(Recorded data)

————————

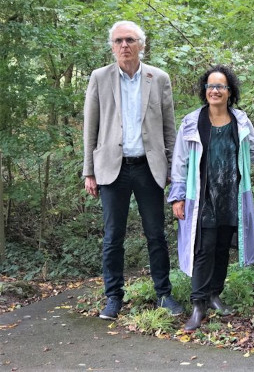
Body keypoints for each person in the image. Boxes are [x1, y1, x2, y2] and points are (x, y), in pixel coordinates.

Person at [167, 64, 254, 332]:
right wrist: (178, 196)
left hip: (231, 195)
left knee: (221, 247)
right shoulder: (192, 122)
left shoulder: (240, 121)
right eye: (211, 86)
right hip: (201, 197)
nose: (215, 90)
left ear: (230, 91)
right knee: (203, 248)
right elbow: (179, 162)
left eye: (221, 86)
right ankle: (198, 304)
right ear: (205, 91)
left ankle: (215, 294)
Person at [83, 20, 182, 320]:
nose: (124, 45)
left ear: (142, 44)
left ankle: (163, 294)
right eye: (118, 41)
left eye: (129, 40)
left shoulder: (159, 78)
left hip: (149, 168)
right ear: (112, 46)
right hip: (112, 169)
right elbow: (91, 126)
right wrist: (89, 171)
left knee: (156, 235)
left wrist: (174, 170)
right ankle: (113, 297)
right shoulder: (99, 78)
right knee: (113, 236)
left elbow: (169, 127)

————————

* _Problem description_
Copy down every line of the entries containing the word "ankle".

* _Result of the task_
right ankle: (198, 304)
left ankle: (215, 294)
left ankle: (163, 294)
right ankle: (113, 297)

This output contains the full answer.